● **WHAT YOU HAVE TO DO**
Look through the data below. Show each line where the string "from" occurs.

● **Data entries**
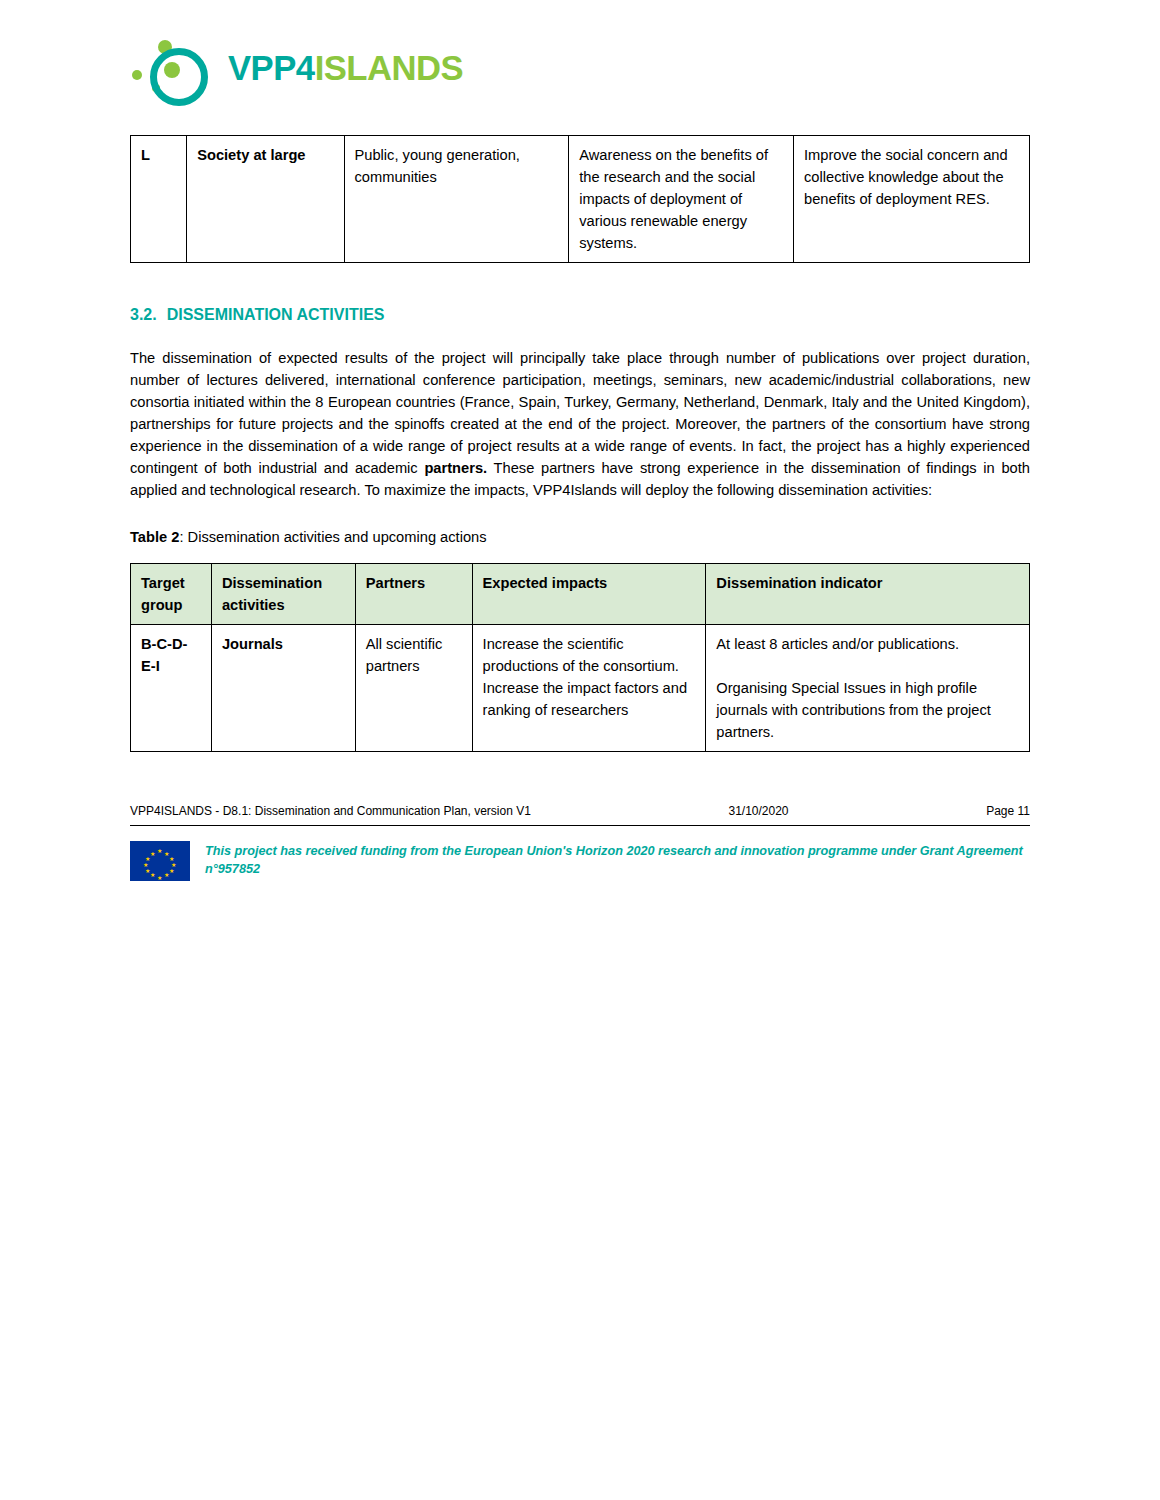VPP4 ISLANDS
| L | Society at large | Public, young generation, communities | Awareness on the benefits of the research and the social impacts of deployment of various renewable energy systems. | Improve the social concern and collective knowledge about the benefits of deployment RES. |
3.2. DISSEMINATION ACTIVITIES
The dissemination of expected results of the project will principally take place through number of publications over project duration, number of lectures delivered, international conference participation, meetings, seminars, new academic/industrial collaborations, new consortia initiated within the 8 European countries (France, Spain, Turkey, Germany, Netherland, Denmark, Italy and the United Kingdom), partnerships for future projects and the spinoffs created at the end of the project. Moreover, the partners of the consortium have strong experience in the dissemination of a wide range of project results at a wide range of events. In fact, the project has a highly experienced contingent of both industrial and academic partners. These partners have strong experience in the dissemination of findings in both applied and technological research. To maximize the impacts, VPP4Islands will deploy the following dissemination activities:
Table 2: Dissemination activities and upcoming actions
| Target group | Dissemination activities | Partners | Expected impacts | Dissemination indicator |
| B-C-D-E-I | Journals | All scientific partners | Increase the scientific productions of the consortium. Increase the impact factors and ranking of researchers | At least 8 articles and/or publications. Organising Special Issues in high profile journals with contributions from the project partners. |
VPP4ISLANDS - D8.1: Dissemination and Communication Plan, version V1 31/10/2020 Page 11
★ ★ ★ ★ ★ ★ ★ ★ ★ ★ ★ ★
This project has received funding from the European Union's Horizon 2020 research and innovation programme under Grant Agreement n°957852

● **TASK ANSWER**
| B-C-D-E-I | Journals | All scientific partners | Increase the scientific productions of the consortium. Increase the impact factors and ranking of researchers | At least 8 articles and/or publications. Organising Special Issues in high profile journals with contributions from the project partners. |
This project has received funding from the European Union's Horizon 2020 research and innovation programme under Grant Agreement n°957852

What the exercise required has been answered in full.